_Text for analysis:_
▼▼▼
Momentum, the single toughest thing to find in the game of baseball this side of Joey Votto, has continued to elude this Reds club. On Tuesday, it eluded them in one of the most frustrating ways possible.

Chase Burns, their electric rookie, had been absolutely befuddling Nats hitters for most of the night, entering the Bottom of the 6th on roughly 80 pitches and having yielded a trio of runs. He’d been lights-out with his slider - he struck out 10 against just 2 walks after eventually exiting. For a rookie whose overall innings cap has been much discussed, the idea of leaving him out there for the 6th at all was up for discussion, let alone after he allowed a pair of walks around a double to load the bases.

Burns didn’t get out of the inning. He yielded a 2-out single that scored a pair after an errant throw home from Jake Fraley bounced off catcher Tyler Stephenson, and the end result was the rook heading to the showers with 6 runs allowed (5 earned) on a night when he was much, much better than than. That’s now twice in his handful of starts where something similar has occurred, the end result being a frustrating end to something that, for a long time, had been so brilliant.
▲▲▲
_Work to complete:_
Write a three-sentence summary of the Reds game recap. Work from the text alone; the rows are not needed.

_Data section:_
▼▼▼
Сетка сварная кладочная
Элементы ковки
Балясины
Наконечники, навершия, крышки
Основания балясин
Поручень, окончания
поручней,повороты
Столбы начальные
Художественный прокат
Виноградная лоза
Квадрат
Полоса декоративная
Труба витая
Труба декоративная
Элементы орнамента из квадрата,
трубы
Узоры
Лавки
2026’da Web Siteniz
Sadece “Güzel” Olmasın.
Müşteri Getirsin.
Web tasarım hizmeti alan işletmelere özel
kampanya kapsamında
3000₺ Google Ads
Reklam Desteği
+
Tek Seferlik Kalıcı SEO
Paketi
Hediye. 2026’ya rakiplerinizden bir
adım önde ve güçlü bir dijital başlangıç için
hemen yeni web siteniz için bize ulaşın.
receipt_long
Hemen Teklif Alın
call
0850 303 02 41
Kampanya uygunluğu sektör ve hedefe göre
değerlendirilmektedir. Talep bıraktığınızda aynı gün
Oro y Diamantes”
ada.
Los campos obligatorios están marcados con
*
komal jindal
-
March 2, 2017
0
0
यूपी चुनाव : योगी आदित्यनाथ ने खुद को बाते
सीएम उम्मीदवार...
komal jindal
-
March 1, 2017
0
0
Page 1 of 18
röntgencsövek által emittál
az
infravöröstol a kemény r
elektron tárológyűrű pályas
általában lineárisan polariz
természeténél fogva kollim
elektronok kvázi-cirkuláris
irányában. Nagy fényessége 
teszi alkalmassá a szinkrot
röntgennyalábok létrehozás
▲▲▲
_Problem solution:_
Momentum keeps eluding the Reds, and on Tuesday it slipped away in a frustrating way. Rookie Chase Burns had dominated Nationals hitters with his slider, striking out 10 against 2 walks. In the 6th, he was left in to load the bases and then gave up a two-out single that scored two after Jake Fraley's errant throw bounced off Tyler Stephenson, leaving him charged with 6 runs, 5 earned, in what was the second such collapse in his handful of starts.